According to early reporting, Arab voters reportedly turned out at 44% according to the Hadash-Ta’al alliance, however, down from the 64% Arab turnout in 2015. If turnout had met or exceeded 2015 totals, it’s possible government may have formed under a Blue and White led coalition. Calls for Arab voters to boycott the Israeli election played a role in the lower turnout.
Blue and White Overperforms But Falls Short
United States President Donald Trump was accused of attempting to boost the Netanyahu campaign after proclaiming it was time for the U.S. to recognize Israeli sovereignty over the Golan Heights.
After 52 years it is time for the United States to fully recognize Israel’s Sovereignty over the Golan Heights, which is of critical strategic and security importance to the State of Israel and Regional Stability!

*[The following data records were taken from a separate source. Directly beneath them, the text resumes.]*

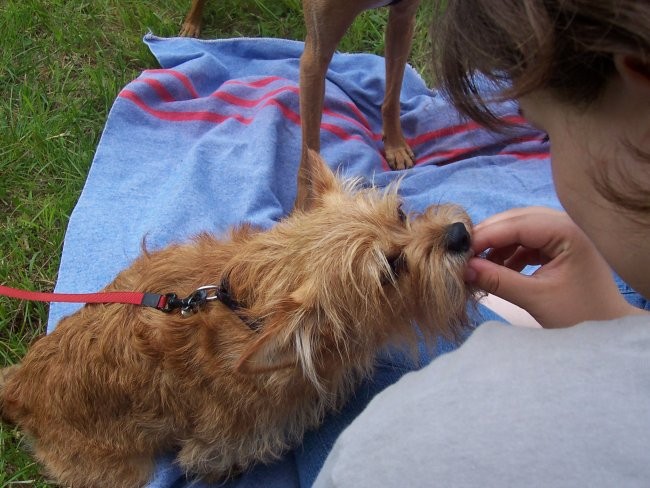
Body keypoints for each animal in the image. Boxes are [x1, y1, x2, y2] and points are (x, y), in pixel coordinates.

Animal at [0, 151, 470, 486]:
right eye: (390, 270)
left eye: (401, 214)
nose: (461, 234)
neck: (251, 305)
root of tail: (18, 385)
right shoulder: (222, 440)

— Donald J. Trump (@realDonaldTrump) March 21, 2019
Although the action wasn’t at complete odds with previous comments by Gantz, the leader of Blue and White, it did allow for Netanyahu to receive positive attention in some Israeli outlets. While the Blue and White platform fell short of what would be agreeable to Palestinians, it remained more favorable than the approach taken by Netanyahu and the Lukid party.
Blue and White also called for adding protections for non-Jewish Israeli citizens into the troubling Nation-State Law, which passed in the Knesset last year. The controversial bill declared Israel as “the national home of the Jewish people” and that the right to national self-determination is “unique to the Jewish people.”
“All the representatives of the Druze population were at my home to discuss the Nation-State Law… We sat and we talked,” Blue and White co-leader Yair Lapid began at a February campaign event. “I said there, and I will say it again — we will fix the Nation-State Law.”
“…Add a civil equality article, because of people like [the Druze] who serve in combat and deserve all their rights from the state,” Lapid would add when explaining how Blue and White would make the law more equitable.
Polls leading up to the Israeli election on Tuesday showed Blue and White possible only winning 30 seats, despite overperforming in the results, the party’s inability to form a government means Netanyahu could move on his authoritarian promise to annex the West Bank.
While Blue and White will be in opposition, it’s clear that they are established as a clear alternative to Lukid, and could lead a coalition government after the next national election.